**Records for the task:**
[Start of Attachment]
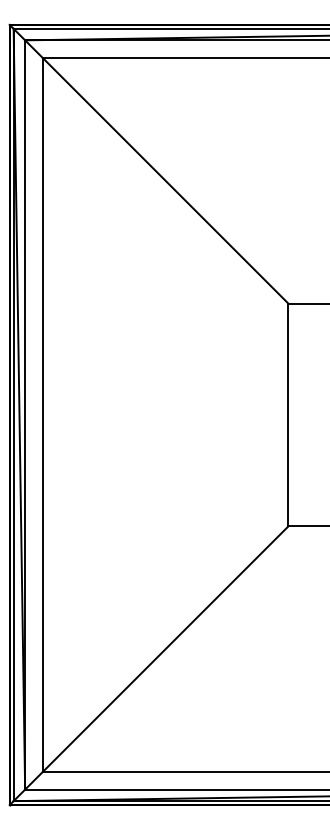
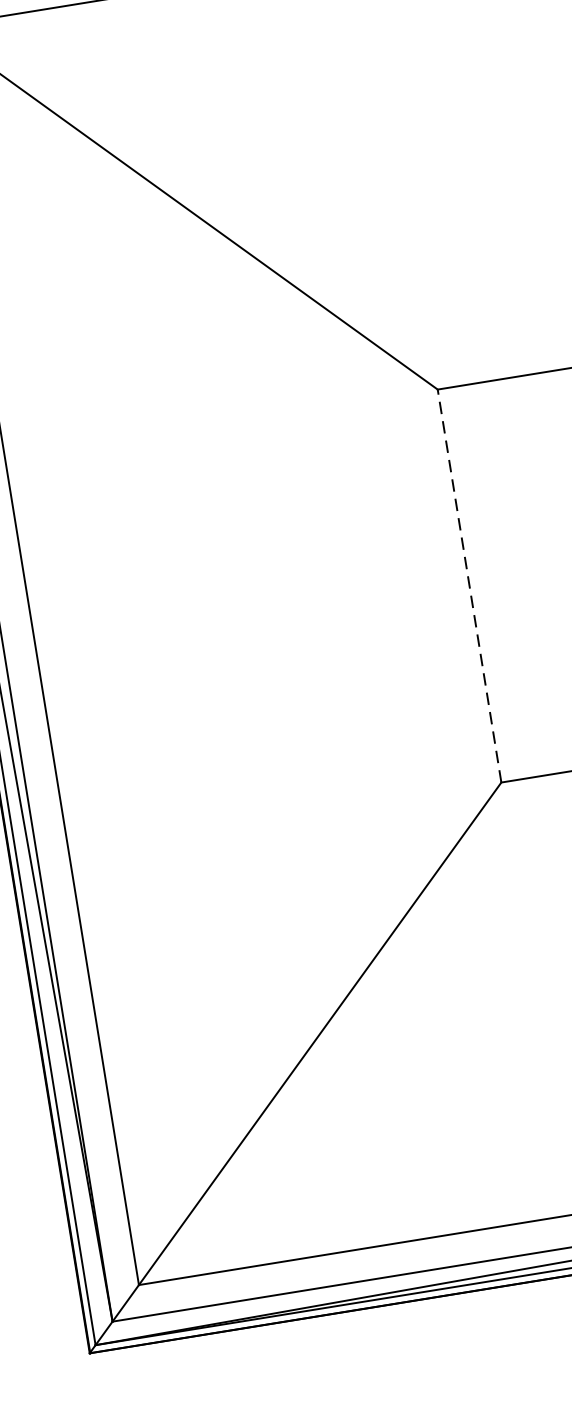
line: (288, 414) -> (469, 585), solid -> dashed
[End of Attachment]
[Start of Attachment]
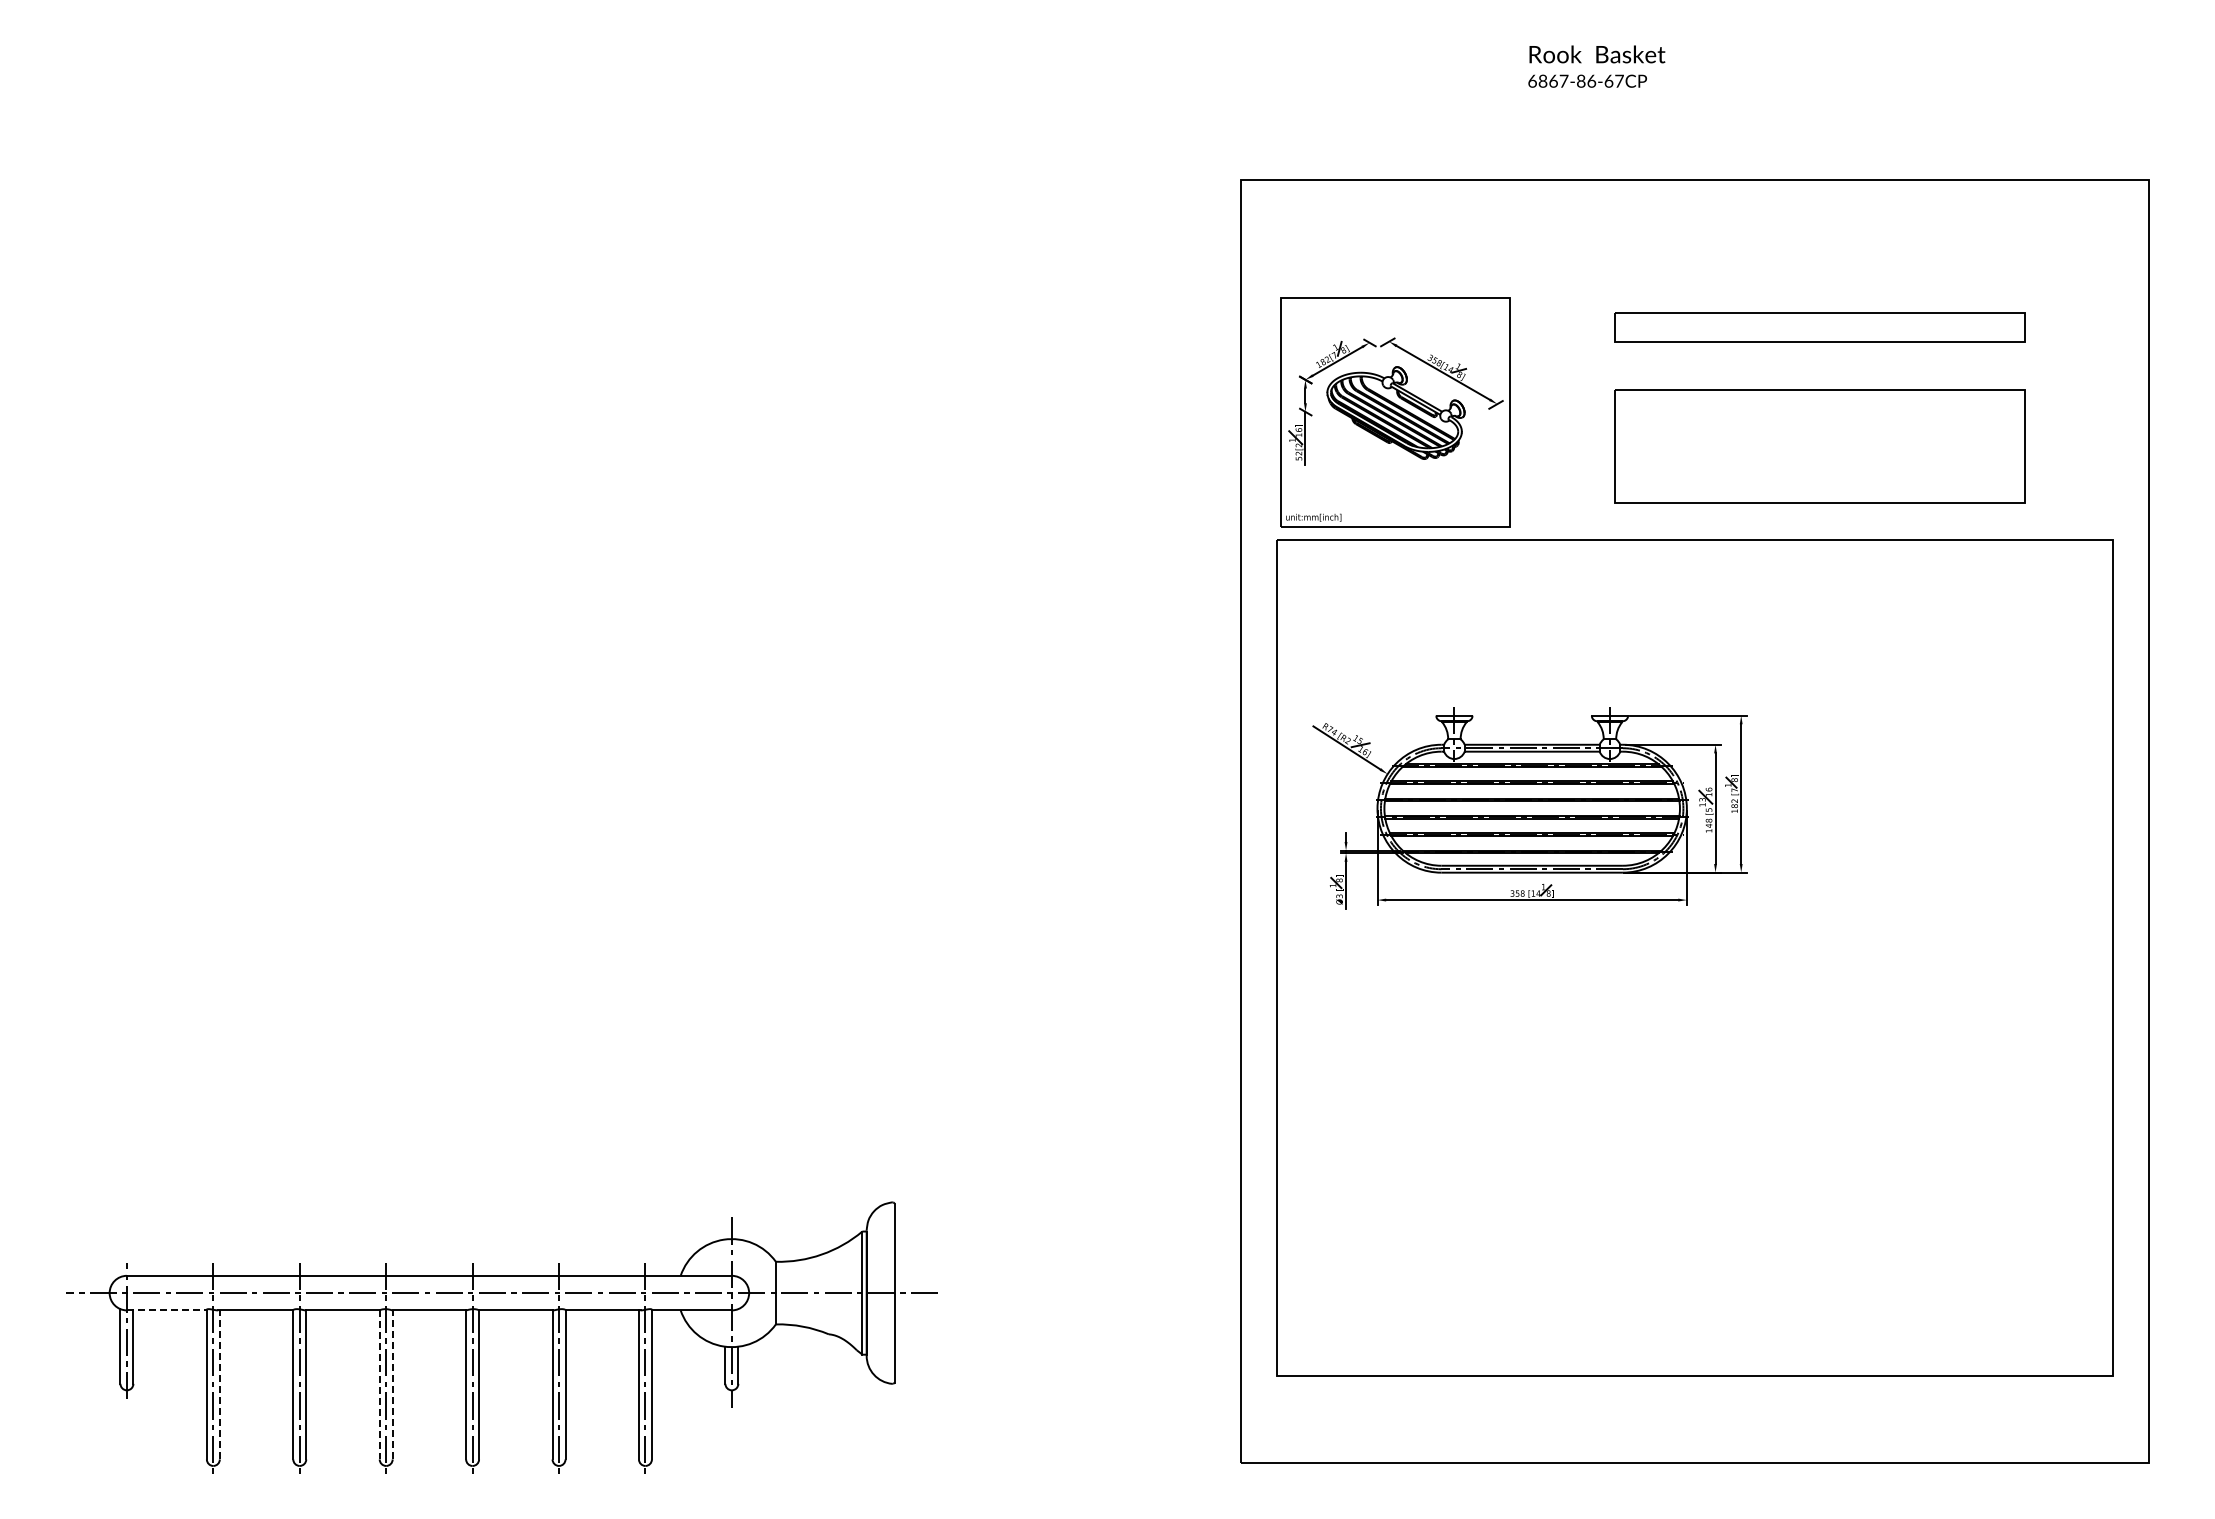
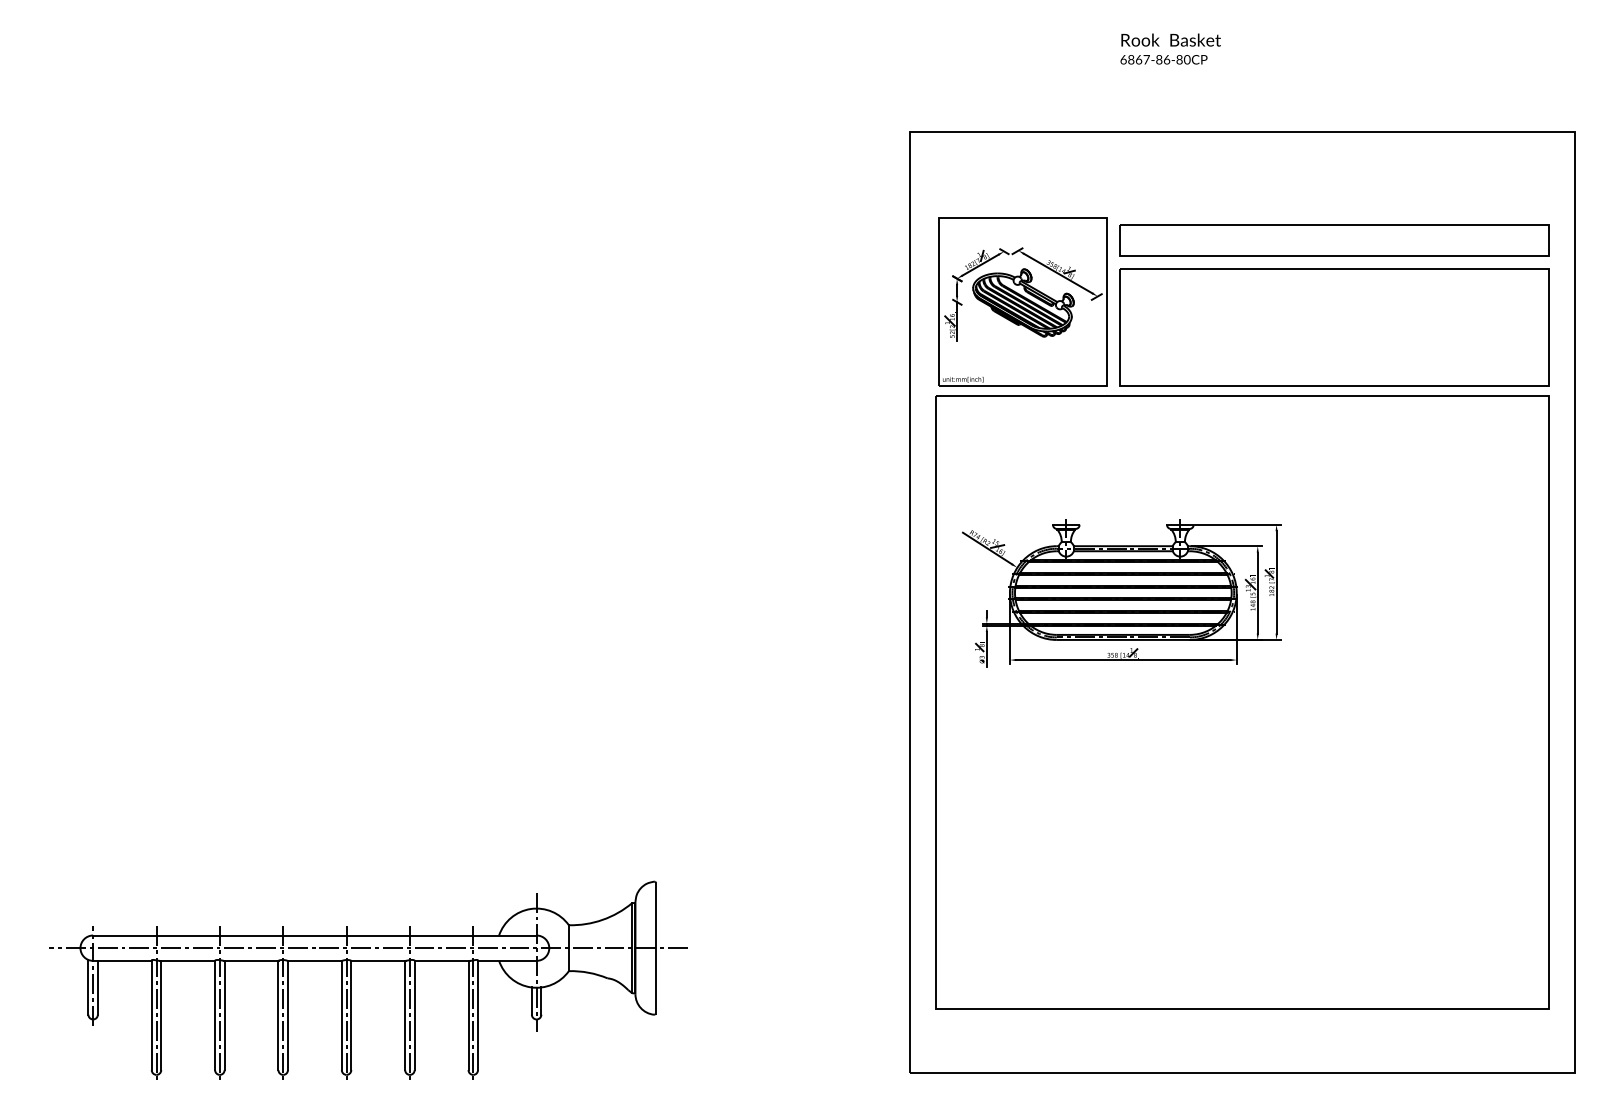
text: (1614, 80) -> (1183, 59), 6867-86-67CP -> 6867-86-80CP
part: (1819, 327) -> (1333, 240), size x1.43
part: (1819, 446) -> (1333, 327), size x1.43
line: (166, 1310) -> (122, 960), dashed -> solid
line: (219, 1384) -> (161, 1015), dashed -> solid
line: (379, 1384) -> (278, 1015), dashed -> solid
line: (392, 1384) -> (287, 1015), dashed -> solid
[End of Attachment]
**Goal of the exercise:** The answer must be a single number: the count of lines above that contain "size".

**Exercise solution:** 2